[Extracted records]
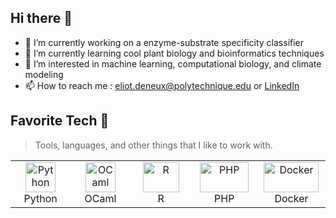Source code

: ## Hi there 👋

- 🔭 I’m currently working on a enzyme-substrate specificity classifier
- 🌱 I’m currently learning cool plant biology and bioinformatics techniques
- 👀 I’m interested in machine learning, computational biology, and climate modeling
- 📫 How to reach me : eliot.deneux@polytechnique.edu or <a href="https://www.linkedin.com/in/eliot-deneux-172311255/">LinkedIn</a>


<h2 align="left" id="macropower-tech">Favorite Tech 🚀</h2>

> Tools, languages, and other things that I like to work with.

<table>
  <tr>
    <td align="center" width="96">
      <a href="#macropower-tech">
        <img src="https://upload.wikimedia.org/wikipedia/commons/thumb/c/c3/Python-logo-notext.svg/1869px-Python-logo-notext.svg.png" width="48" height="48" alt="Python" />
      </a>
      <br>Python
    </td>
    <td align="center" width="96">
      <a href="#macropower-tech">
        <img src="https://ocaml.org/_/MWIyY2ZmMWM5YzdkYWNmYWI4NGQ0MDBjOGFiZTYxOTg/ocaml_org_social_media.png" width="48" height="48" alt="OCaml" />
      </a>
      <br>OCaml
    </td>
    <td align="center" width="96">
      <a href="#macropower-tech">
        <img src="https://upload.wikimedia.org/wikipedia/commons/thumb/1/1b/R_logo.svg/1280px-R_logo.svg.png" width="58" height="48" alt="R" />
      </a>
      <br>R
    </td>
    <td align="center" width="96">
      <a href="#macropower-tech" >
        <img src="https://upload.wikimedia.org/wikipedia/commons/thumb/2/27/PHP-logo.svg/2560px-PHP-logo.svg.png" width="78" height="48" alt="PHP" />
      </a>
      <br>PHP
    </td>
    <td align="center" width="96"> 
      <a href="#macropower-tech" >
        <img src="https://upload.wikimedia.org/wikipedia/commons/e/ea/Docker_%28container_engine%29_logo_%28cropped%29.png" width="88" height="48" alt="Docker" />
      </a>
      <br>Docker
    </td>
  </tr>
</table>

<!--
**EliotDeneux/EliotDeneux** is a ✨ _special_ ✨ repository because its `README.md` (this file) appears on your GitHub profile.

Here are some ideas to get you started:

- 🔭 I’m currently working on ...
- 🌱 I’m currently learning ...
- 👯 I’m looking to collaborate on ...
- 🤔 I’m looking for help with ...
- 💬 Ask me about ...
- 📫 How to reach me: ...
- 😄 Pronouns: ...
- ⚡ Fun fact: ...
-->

* * *

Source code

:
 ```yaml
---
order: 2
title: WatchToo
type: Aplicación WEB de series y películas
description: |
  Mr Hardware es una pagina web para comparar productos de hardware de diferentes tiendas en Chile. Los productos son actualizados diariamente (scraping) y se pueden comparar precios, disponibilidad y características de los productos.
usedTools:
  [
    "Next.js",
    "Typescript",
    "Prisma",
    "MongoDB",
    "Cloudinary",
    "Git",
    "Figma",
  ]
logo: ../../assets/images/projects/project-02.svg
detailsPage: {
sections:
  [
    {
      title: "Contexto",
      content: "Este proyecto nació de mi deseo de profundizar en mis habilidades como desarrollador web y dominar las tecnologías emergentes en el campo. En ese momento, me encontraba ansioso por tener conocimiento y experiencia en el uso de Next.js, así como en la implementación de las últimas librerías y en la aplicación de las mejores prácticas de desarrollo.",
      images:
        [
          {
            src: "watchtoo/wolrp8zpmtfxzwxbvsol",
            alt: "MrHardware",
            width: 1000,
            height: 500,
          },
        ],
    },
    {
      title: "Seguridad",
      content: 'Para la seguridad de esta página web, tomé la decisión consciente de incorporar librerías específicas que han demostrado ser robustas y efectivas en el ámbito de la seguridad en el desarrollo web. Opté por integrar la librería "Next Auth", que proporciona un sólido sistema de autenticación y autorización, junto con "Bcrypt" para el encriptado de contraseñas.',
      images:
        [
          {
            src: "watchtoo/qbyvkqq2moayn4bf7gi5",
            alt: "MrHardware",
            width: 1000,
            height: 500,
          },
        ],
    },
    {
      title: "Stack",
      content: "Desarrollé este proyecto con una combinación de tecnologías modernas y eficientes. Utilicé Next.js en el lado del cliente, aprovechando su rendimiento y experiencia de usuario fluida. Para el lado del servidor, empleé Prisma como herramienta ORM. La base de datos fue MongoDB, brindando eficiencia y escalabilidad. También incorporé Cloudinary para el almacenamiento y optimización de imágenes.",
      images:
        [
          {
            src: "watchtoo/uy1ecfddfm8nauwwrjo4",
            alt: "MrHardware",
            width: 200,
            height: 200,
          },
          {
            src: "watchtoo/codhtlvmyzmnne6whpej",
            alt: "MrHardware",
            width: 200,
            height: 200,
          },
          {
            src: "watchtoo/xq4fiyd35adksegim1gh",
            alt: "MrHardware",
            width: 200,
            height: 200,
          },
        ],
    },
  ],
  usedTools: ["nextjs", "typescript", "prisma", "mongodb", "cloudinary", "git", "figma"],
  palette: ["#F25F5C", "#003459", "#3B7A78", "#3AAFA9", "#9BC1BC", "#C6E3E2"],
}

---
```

EXERCISE BRIEF: Count the lines above holding "with". Give only the number.

RESULT FOR THIS EXERCISE: 2